Numb: Simon Amstell Live At The BBC. Simon Amstell. Copyright: BBC
Numb: Simon Amstell Live At The BBC

Numb: Simon Amstell Live At The BBC

  • TV stand-up
  • BBC Four
  • 2012
  • 1 episode

Simon Amstell presents a performance of his stand-up show 'Numb', recorded especially for the BBC.

Press clippings

Usually I tend not to cover solo stand-up shows on TV because they're usually just edited-down versions of DVDs, but this isn't the case with show from Simon Amstell. Fed up with all the stand-up DVDs out there, Amstell has decided to make to perform his latest stand-up show for the BBC rather than just release it as a DVD.

Numb, broadcast on BBC Four in a specially minimalist set at the TV Centre, is mostly about Amstell's own anxiety, relationships with his family, friends and boyfriends, and his views on pain, feeling and life itself.

There were so many high moments in the show, such as his experiences of holidaying alone in Amsterdam, going to a nude swimming pool, and how he is now so lonely he watches the least ethical porn he can find.

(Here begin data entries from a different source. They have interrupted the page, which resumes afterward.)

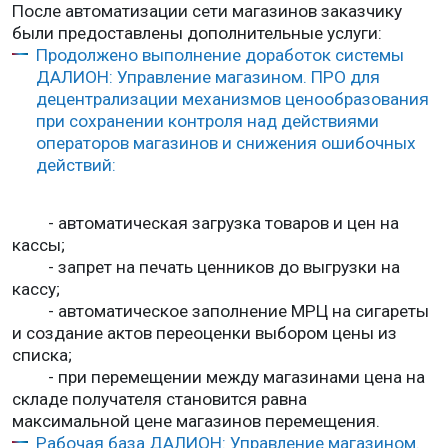
После автоматизации сети магазинов заказчику
были предоставлены дополнительные услуги:
Продолжено выполнение доработок системы
ДАЛИОН: Управление магазином. ПРО для
децентрализации механизмов ценообразования
при сохранении контроля над действиями
операторов магазинов и снижения ошибочных
действий:
- автоматическая загрузка товаров и цен на
кассы;
- запрет на печать ценников до выгрузки на
кассу;
- автоматическое заполнение МРЦ на сигареты
и создание актов переоценки выбором цены из
списка;
- при перемещении между магазинами цена на
складе получателя становится равна
максимальной цене магазинов перемещения.
Рабочая база ДАЛИОН: Управление магазином.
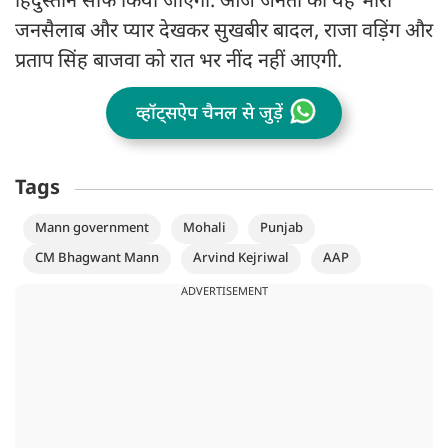
हिंदुस्तान साफ किया जाएगा. आज जनता का यह भारी
जनसैलाब और प्यार देखकर सुखबीर बादल, राजा वड़िंग और
प्रताप सिंह बाजवा को रात भर नींद नहीं आएगी.
व्हॉट्सऐप चैनल से जुड़ें
Tags
Mann government
Mohali
Punjab
CM Bhagwant Mann
Arvind Kejriwal
AAP
ADVERTISEMENT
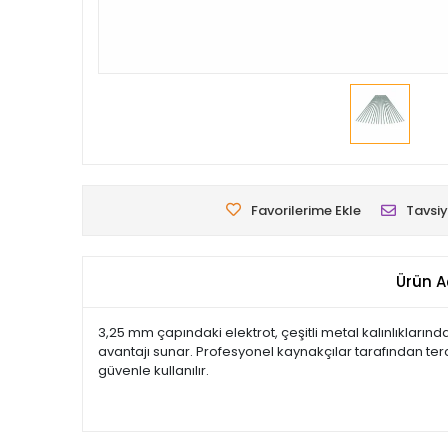
Favorilerime Ekle
Tavsiy
Ürün A
3,25 mm çapındaki elektrot, çeşitli metal kalınlıkların
avantajı sunar. Profesyonel kaynakçılar tarafından ter
güvenle kullanılır.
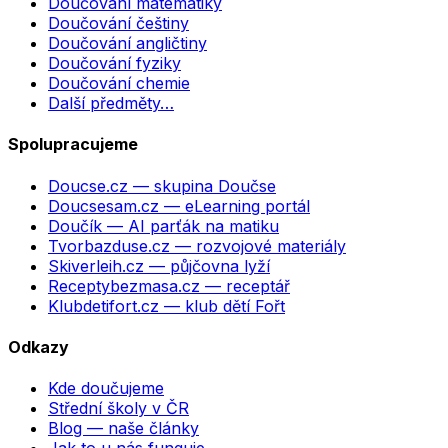
Doučování matematiky
Doučování češtiny
Doučování angličtiny
Doučování fyziky
Doučování chemie
Další předměty…
Spolupracujeme
Doucse.cz
— skupina Doučse
Doucsesam.cz
— eLearning portál
Doučík
— AI parťák na matiku
Tvorbazduse.cz
— rozvojové materiály
Skiverleih.cz
— půjčovna lyží
Receptybezmasa.cz
— receptář
Klubdetifort.cz
— klub dětí Fořt
Odkazy
Kde doučujeme
Střední školy v ČR
Blog — naše články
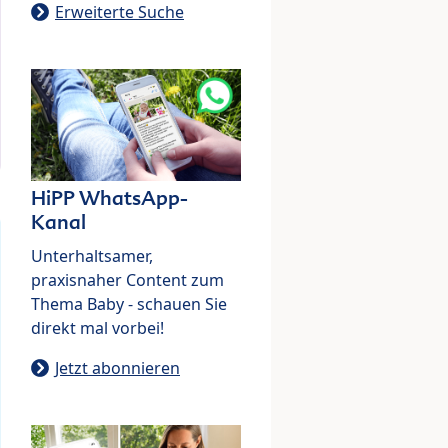
Erweiterte Suche
HiPP WhatsApp-
Kanal
Unterhaltsamer,
praxisnaher Content zum
Thema Baby - schauen Sie
direkt mal vorbei!
Jetzt abonnieren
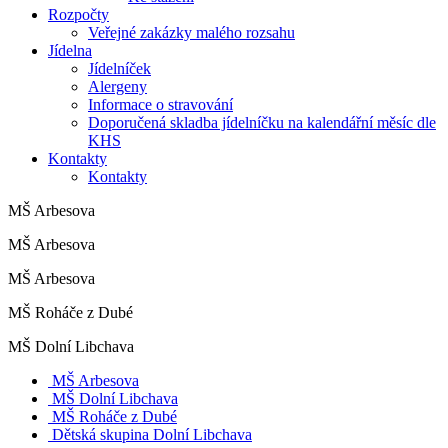
Rozpočty
Veřejné zakázky malého rozsahu
Jídelna
Jídelníček
Alergeny
Informace o stravování
Doporučená skladba jídelníčku na kalendářní měsíc dle
KHS
Kontakty
Kontakty
MŠ Arbesova
MŠ Arbesova
MŠ Arbesova
MŠ Roháče z Dubé
MŠ Dolní Libchava
MŠ Arbesova
MŠ Dolní Libchava
MŠ Roháče z Dubé
Dětská skupina Dolní Libchava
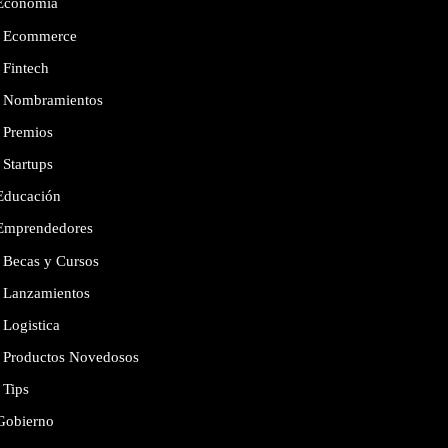
Economía
Ecommerce
Fintech
Nombramientos
Premios
Startups
Educación
Emprendedores
Becas y Cursos
Lanzamientos
Logistica
Productos Novedosos
Tips
Gobierno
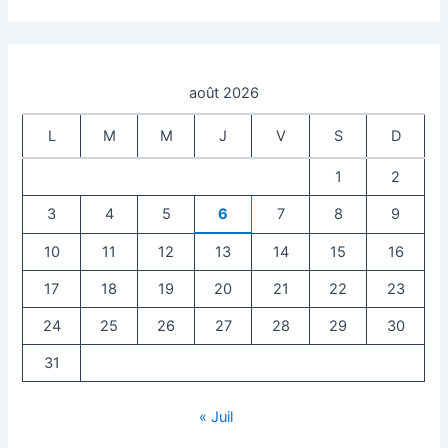
août 2026
L
M
M
J
V
S
D
1
2
3
4
5
6
7
8
9
10
11
12
13
14
15
16
17
18
19
20
21
22
23
24
25
26
27
28
29
30
31
« Juil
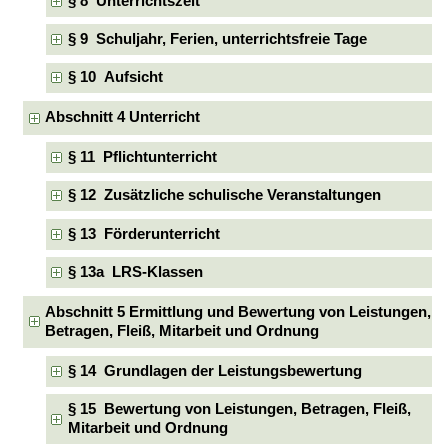
§ 8 Unterrichtszeit
§ 9 Schuljahr, Ferien, unterrichtsfreie Tage
§ 10 Aufsicht
Abschnitt 4 Unterricht
§ 11 Pflichtunterricht
§ 12 Zusätzliche schulische Veranstaltungen
§ 13 Förderunterricht
§ 13a LRS-Klassen
Abschnitt 5 Ermittlung und Bewertung von Leistungen,
Betragen, Fleiß, Mitarbeit und Ordnung
§ 14 Grundlagen der Leistungsbewertung
§ 15 Bewertung von Leistungen, Betragen, Fleiß,
Mitarbeit und Ordnung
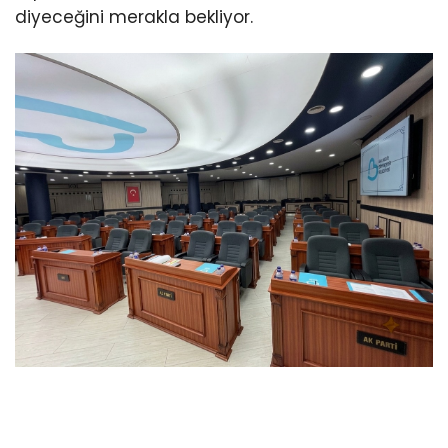
diyeceğini merakla bekliyor.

The show was indeed a good one, and for those who are perhaps not into this kind of comedy, Amstell could help start a trend. Hopefully other comedians might go this way of taking their comedy routines to TV rather than DVD. I would certainly welcome it.

Ian Wolf, Giggle Beats, 7th January 2013

Review - Numb: Simon Amstell Live at the BBC, BBC4

Is self-consciousness contagious? When I started watching Numb: Simon Amstell Live at the BBC I was feeling pretty relaxed. But by the end I was almost as knotted with anxieties as he is.

Tom Sutcliffe, The Independent, 1st January 2013

Simon Amstell: A seriously funny man

Simon Amstell has made a comedy career out of angst. But, thanks to a Peruvian shaman and a Parisian clown, he's now as happy as he's ever been, he tells Alice Jones.

Alice Jones, The Independent, 31st December 2012

So it's New Year's Eve, and the rest of the world is forming itself into a conga line outside your door. But what if you're just not a party person?

Instead of sobbing into your miniature of sherry, check out Simon Amstell's soul-searching stand-up set in which the star of Grandma's House and one-time Buzzcocks host comes clean about all the ways social situations leave him feeling lonely, disconnected and depressed.

Far from being a vein-opening hour of gloom, Simon is on sparkling form as he describes various doomed attempts to fit in with the cool but humourless London trendies he would love to be one of. A typical bad-party anecdote finds him reluctantly inhaling nitrous oxide out of balloons. "I don't do drugs, but I will if it comes in balloons," he explains.

It's so confessional, when the hour is up you feel like you should charge him £85 and remind him to make another appointment.

Jane Simon, The Mirror, 31st December 2012

A stand-up show by the star of Grandma's House. The theme is Amstell's inability to feel emotion without analysing it to death. The resulting spiritual journey took him to an all-nude pool in Amsterdam, a shamanic retreat in Peru and hipster parties in east London.

As he obsessively turns in on himself, the serious musings on the futility of modern life could turn the comedy to mush. They don't because the one addiction the vegan, teetotal Amstell can't shake is getting the rhythm and structure of a punchline just so.

Jack Seale, Radio Times, 31st December 2012

There were a few beacons of light [on New Year's Eve]. Normally the idea of a whole hour of a Simon Amstell stand-up routine would be at least half an hour too long, but in Numb: Simon Amstell Live at the BBC (BBC4) his morose, loser schtick was a welcome antidote to all the relentless cheeriness and ersatz sentiment everywhere else. Amstell's killer line was: "You wake up. And it just gets darker." Thanks to the rest of the TV schedules, I knew exactly what he meant.

John Crace, The Guardian, 31st December 2012

Ex-Buzzcocks host and Grandma's House star Simon Amstell takes his Numb tour to Television Centre. Dealing with Amstell's overbearing inability to connect with others, it's tempting to suggest this isn't the cheeriest option for those finding themselves alone on New Year's Eve, and in less adept hands such material might come across as leftover whine. Yet, when delivered with Amstell's engagingly weary incredulity, one can't help but be won over. At one point, he admonishes the audience with the words, "This is my actual life, not a fun night out!" It certainly makes for a captivating night in.